EMEKLİLER BÜTÇEYE YÜK DİYEN MEHMET ŞİMŞEK’E SORUYORUZ? SUÇLU EMEKLİ Mİ?
Açıklama şu sözlerle sona erdi. “Dar gelirli bu büyümeden pay alamıyor, gelir dağılımının ivedi olarak düzeltilmesi gerekiyor. Afrika ve Suriye'ye ve Suriye'lilere verilen destekler 48 milyon dolarken, kurumlar vergisinden vazgeçilen tutar 700 milyon iken, emekliye kaynak yok, emekliler bütçeye yük diyen Mehmet Şimşek'e soruyoruz.

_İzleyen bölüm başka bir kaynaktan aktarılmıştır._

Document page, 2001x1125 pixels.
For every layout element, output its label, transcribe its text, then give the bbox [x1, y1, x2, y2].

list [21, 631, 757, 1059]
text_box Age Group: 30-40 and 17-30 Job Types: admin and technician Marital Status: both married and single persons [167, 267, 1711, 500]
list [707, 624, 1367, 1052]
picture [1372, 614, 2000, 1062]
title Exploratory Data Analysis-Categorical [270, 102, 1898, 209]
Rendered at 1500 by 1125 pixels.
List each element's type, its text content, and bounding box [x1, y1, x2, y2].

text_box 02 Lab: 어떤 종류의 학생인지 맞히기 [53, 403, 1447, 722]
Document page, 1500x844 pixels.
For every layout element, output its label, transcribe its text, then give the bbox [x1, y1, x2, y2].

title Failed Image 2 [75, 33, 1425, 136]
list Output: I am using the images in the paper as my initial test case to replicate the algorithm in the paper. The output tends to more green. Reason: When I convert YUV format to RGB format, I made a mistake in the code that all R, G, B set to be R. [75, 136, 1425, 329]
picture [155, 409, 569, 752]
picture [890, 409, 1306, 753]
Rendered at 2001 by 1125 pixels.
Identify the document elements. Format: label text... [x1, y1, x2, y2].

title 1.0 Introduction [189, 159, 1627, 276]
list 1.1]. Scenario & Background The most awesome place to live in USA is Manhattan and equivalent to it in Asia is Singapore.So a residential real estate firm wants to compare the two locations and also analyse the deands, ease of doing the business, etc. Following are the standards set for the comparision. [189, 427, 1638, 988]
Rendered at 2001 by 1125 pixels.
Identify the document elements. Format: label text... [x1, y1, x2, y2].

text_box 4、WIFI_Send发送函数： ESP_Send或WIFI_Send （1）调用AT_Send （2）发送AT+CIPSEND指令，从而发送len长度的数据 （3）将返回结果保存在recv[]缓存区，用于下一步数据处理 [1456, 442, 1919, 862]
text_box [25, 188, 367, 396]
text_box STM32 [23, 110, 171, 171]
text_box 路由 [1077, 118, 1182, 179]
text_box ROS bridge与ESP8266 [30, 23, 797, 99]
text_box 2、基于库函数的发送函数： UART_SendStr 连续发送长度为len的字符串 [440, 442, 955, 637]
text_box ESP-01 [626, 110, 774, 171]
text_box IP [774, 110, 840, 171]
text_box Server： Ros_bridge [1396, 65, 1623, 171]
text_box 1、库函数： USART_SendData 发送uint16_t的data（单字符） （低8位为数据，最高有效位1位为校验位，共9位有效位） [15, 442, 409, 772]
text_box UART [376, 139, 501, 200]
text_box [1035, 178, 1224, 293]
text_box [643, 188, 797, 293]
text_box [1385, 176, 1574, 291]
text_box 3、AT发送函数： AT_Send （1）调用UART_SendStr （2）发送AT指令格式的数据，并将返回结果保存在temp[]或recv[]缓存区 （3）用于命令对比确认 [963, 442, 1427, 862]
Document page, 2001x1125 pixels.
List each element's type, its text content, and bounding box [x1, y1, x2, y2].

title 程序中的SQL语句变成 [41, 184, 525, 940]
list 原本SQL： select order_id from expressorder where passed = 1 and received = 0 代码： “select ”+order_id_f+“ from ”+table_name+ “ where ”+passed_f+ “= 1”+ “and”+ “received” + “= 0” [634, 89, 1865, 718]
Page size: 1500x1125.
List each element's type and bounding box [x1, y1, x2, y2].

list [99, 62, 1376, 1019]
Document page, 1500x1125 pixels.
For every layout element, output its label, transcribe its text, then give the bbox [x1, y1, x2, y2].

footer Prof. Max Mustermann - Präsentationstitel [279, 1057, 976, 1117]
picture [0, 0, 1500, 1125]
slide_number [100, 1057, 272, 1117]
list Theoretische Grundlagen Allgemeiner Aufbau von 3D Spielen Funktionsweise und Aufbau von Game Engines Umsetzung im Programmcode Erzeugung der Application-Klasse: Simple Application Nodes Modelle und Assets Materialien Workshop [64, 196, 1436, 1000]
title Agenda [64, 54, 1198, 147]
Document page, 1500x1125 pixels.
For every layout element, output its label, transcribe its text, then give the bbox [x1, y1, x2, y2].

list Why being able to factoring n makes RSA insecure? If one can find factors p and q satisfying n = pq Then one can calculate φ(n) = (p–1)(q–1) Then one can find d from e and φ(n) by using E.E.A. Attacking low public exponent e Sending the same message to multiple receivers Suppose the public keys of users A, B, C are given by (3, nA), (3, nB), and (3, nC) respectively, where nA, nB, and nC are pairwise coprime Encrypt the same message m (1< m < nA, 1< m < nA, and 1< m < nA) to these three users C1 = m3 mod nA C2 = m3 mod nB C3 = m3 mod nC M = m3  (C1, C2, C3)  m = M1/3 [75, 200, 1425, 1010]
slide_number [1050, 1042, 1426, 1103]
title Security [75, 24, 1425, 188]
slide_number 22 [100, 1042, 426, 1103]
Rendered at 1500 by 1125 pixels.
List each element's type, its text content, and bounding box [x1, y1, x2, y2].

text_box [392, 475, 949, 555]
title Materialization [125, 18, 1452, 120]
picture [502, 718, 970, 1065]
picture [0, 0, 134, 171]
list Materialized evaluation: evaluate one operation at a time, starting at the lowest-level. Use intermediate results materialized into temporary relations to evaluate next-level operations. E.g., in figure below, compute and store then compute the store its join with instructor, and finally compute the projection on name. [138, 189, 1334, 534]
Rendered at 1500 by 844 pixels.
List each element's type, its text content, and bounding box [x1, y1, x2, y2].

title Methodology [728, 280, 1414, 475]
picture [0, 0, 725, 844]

Devletteki israf ve gereksiz harcamalar, köprü ve otoyol geçişleri, garantileri kur korumalı mevduattaki faizler dengeyi bozmuyor mu? emekli maaşlarına düzenleme yapılırken prim ödeme gün sayısı dikkate alınmalı, yüksek prim ödeme gün sayısı yüksek oranlarla az olanlar arasında hakkaniyet sağlanmalıdır
2000 yılı öncesinde % 69-76'lar bandında olan oranlar şimdilerde %30-28'lere kadar gerilemiştir. Aylık bağlanma oranlarında 2000 öncesine dönülmeli, intibak yasası en kısa zamanda çıkarılmalıdır. Bütçeye yük aranıyorsa bu asla emekli maaşları değildir. Emekliler için sabır taşı çatlamış bıçak kemiğe dayanmıştır, biz emekliler sadaka değil yıllarca ödemiş oldukları primlerle hak ettikleri yaşamlarına insan onurunun yakışır şekilde sürdürecek gelir talep ediyoruz.”